#### Problems and tasks
a: According to the polynomial method documentation, why does the subtraction method's name end with an underscore?
b: Go on with the polynomial method documentation from the point where it stops.

#### Provided text
C<\$p-E<gt>is_equal(\$q)> or short C<\$p == \$q> checks whether C<\$p> is
equivalent to C<\$q>.  The result is true if both polynomials have the
same degree and the same coefficients.  For polynomials of equal degree
I<n>, this takes at most I<n+1> equality checks in the coefficient space.

Note that I<p == q> implies that I<p(x) == q(x)> for every I<x>,
but the converse implication is not true for some coefficient spaces.

=item C<!=>

=item I<is_unequal>

C<\$p-E<gt>is_unequal(\$q)> or short C<\$p != \$q> checks whether C<\$p>
is not equivalent to C<\$q>.  The result is true if the polynomials
have different degree or at least one pair of coefficients of same
degree is different.  For polynomials of equal degree I<n>, this
takes at most I<n+1> equality checks in the coefficient space.

=back

=over 4

=item unary C<->

=item I<neg>

C<\$p-E<gt>neg> or short C<-\$p> calculates the negative of a polynomial.
For a polynomial of degree I<n>, this takes I<n+1> negations in the
coefficient space.

=item C<+>

C<\$p-E<gt>add(\$q)> or short C<\$p + \$q> calculates the sum of two polynomials.
For polynomials of degree I<m> and I<n>, this takes I<1+min(m, n)> additions
in the coefficient space.

=item C<->

=item I<sub_>

C<\$p-E<gt>sub_(\$q)> or short C<\$p - \$q> calculates the difference
of two polynomials.  For polynomials of degree I<m> and I<n>, this
takes I<1+min(m, n)> subtractions in the coefficient space, plus
I<n-m> negations if I<n> is greater than I<m>.

The trailing underscore in the method name may look a bit odd but
will prevent primitive syntax-aware tools from stumbling over
"misplaced" I<sub> keywords.

=item C< *>

=item I<mul>

C<\$p-E<gt>mul(\$q)> or short C<\$p * \$q> calculates the product of two
polynomials.  For polynomials of degree I<m> and I<n>, this takes
I<(m+1)*(n+1)> multiplications and I<m*n> additions in the coefficient
space.

=item I<divmod>

C<(\$q, \$r) = \$p1-E<gt>divmod(\$p2)> divides a polynomial by another
polynomial and returns the polynomial part of the quotient, and the
remainder.  The second polynomial must not be a zero polynomial.
The remainder is a polynomial of lesser degree than the second
polynomial and satisfies the equation I<\$p1 == \$p2*\$q + \$r>.  For
polynomials of degree I<m> and I<n>, I<mE<gt>=n>, this takes I<m+1-n>
divisions, I<(m+1-n)*n> multiplications and I<(m+1-n)*n> subtractions
in the coefficient space.

#### Data for review

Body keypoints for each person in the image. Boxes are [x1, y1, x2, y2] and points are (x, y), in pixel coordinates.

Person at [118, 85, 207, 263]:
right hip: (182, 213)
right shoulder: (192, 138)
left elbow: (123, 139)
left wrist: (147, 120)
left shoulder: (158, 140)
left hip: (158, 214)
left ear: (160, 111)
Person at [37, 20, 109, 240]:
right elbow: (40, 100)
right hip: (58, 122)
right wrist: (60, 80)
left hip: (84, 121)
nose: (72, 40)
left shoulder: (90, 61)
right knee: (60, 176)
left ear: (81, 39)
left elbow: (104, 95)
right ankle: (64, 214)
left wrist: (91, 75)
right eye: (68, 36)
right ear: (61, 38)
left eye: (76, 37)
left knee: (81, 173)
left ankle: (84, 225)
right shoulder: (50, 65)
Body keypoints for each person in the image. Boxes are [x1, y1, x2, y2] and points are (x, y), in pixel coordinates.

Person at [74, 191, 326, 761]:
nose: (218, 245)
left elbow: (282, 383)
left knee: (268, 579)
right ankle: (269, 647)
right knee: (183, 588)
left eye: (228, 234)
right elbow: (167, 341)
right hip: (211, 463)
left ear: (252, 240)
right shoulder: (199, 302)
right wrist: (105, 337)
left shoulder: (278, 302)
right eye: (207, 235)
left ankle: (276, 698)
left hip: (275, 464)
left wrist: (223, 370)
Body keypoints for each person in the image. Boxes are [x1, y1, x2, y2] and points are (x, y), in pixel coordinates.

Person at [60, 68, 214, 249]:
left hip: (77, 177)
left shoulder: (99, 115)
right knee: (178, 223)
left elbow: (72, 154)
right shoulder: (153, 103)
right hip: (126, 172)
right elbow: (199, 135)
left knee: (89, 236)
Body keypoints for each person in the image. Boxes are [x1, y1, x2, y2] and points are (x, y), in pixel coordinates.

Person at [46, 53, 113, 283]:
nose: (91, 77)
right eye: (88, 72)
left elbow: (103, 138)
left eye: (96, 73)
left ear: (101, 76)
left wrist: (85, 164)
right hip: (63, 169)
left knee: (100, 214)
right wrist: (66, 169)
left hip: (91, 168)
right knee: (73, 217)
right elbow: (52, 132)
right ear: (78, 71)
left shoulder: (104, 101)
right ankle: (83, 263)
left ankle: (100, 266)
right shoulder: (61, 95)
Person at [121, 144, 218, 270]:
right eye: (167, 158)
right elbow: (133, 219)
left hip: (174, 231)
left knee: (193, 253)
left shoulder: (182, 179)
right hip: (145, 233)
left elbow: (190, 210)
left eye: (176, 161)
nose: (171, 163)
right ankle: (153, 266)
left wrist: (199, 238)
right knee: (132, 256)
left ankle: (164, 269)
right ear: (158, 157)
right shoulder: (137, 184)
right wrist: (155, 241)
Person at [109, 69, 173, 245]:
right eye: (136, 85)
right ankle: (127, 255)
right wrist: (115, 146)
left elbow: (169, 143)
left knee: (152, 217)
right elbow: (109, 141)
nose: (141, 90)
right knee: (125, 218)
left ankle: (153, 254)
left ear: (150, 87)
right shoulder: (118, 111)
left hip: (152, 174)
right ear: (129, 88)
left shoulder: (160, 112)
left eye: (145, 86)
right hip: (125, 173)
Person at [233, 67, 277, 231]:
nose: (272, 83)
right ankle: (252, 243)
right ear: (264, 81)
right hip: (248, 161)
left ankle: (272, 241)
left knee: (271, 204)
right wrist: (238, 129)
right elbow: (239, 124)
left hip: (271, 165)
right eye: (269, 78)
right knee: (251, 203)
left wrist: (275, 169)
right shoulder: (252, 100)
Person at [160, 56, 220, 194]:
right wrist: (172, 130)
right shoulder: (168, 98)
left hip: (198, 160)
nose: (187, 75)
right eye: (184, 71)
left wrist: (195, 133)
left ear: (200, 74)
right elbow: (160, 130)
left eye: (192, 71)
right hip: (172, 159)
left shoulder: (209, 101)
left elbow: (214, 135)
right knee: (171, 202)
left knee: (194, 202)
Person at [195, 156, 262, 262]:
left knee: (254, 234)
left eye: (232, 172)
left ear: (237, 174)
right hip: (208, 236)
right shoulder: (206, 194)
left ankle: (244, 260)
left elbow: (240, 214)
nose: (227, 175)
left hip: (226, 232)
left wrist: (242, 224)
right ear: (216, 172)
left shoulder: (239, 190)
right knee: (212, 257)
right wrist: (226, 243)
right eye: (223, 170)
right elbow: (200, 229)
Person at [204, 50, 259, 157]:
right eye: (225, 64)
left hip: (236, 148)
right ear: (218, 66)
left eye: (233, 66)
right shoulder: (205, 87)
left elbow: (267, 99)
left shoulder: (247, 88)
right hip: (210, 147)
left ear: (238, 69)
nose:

#### Answer section
a: It keeps primitive syntax-aware tools from stumbling over "misplaced" sub keywords.

b:
=item C</>

=item I<div>

C<\$p-E<gt>div(\$q)> or short C<\$p / \$q> calculates the polynomial part
of the quotient of two polynomials.  This takes the same operations
in the coefficient space as I<divmod>.

=item C<%>

=item I<mod>

C<\$p-E<gt>mod(\$q)> or short C<\$p % \$q> calculates the remainder from
dividing one polynomial by another.  This takes the same operations
in the coefficient space as I<divmod>.

=item I<mmod>

C<\$p-E<gt>mmod(\$q)> (modified mod) calculates the remainder from
dividing one polynomial by another, multiplied by some constant.
The constant is I<a**d> where I<a> is the highest coefficient of
I<q> and I<d = degree(p) - degree(q) + 1>, if I<degree(p) E<gt> degree(q)>,
otherwise I<d = 0>.  This operation is suitable to substitute I<mod>
in the Euclidean algorithm and can be calculated without division
in the coefficient space.  For polynomials of degree I<m> and I<n>,
I<mE<gt>=n>, this takes I<(m+1-n)*(m+3*n)/2> multiplications and
I<(m+1-n)*n> subtractions in the coefficient space.

=item C< **>

=item I<pow>

C<\$p-E<gt>pow(\$n)> or short C<\$p ** \$n> calculates a power of
a polynomial.  The exponent C<\$n> must be a non-negative integer.
To prevent accidential excessive time and memory consumption, the
degree of the result must be at most C<\$Math::Polynomial::max_degree>.
The degree limit can be configured, see L</\$max_degree>.  Calculating
the I<n>-th power of a polynomial of degree I<m> takes I<O(m*m*n*n)>
multiplications and additions in the coefficient space.

=item I<pow_mod>

C<\$p1-E<gt>pow_mod(\$n, \$p2)> is equivalent to C<(\$p1 ** \$n) % \$p2>,
except that the modulo operation is repeatedly applied to intermediate
results in order to keep their degrees small.  The exponent C<\$n>
must be a non-negative integer.

=item I<exp_mod>

C<\$p-E<gt>exp_mod(\$n)> is equivalent to C<(x ** \$n) % \$p>.
The exponent C<\$n> must be a non-negative integer.

=item I<sub_const>

=item I<mul_const>

=item I<div_const>

The arithmetic operations C<add_const>, C<sub_const>, C<mul_const>
and C<div_const> can be used to efficiently add a constant to or
subtract a constant from a polynomial, or multiply or divide a
polynomial by a constant, respectively.

Overloaded arithmetic operators (I<+>, I<->, I<*>, ...) work
with constants in place of polynomial operands, too, by converting
non-polynomial arguments into constant polynomials first.  However,
this usage is both less efficient and less obvious, and therefore
not recommended.

Note that there is no use for a C<mod_const> method, as polynomial
division by a constant always yields a zero remainder.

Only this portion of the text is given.